## EXERCISE DATA
++++
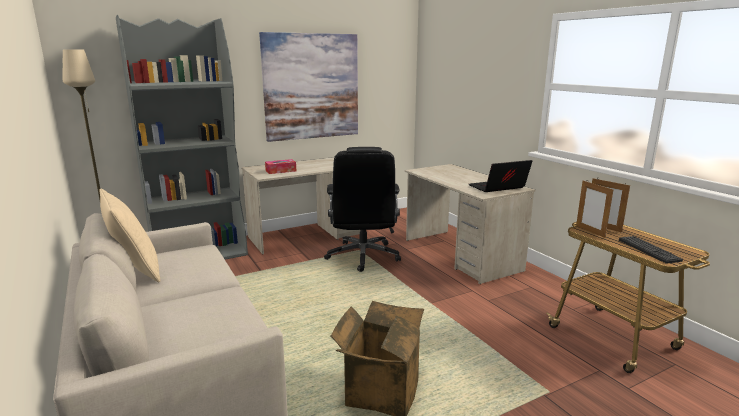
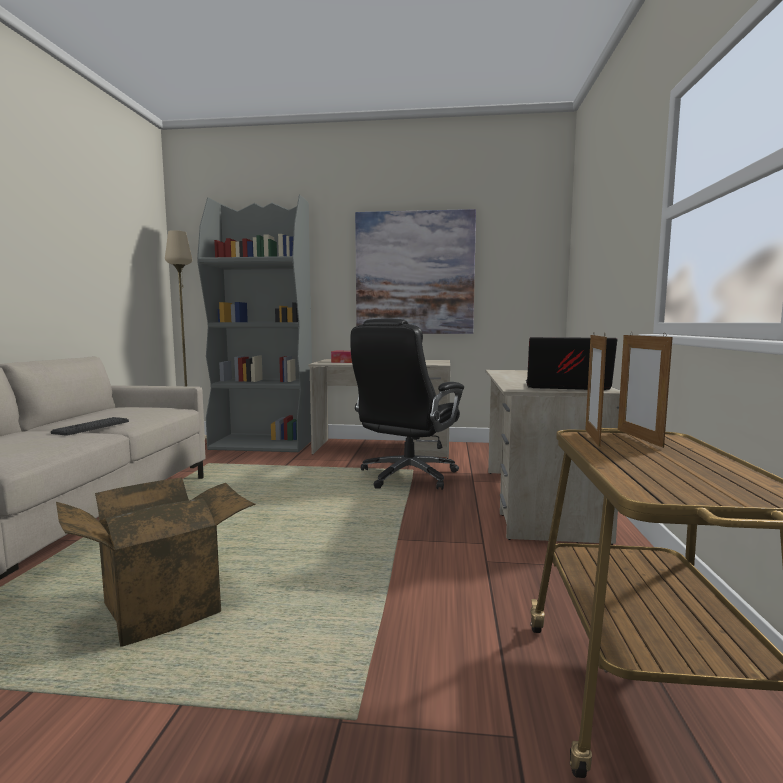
camera: 35 degrees right, 10 degrees down
beige pillow [100,189,160,282] -> none
keyboard [619,236,683,264] -> keyboard moved to [51,417,129,436]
++++
## WORK INSTRUCTION
Send back the data above verbatim, leaving out its pictures.

## TASK ANSWER
camera: 35 degrees right, 10 degrees down
beige pillow [100,189,160,282] -> none
keyboard [619,236,683,264] -> keyboard moved to [51,417,129,436]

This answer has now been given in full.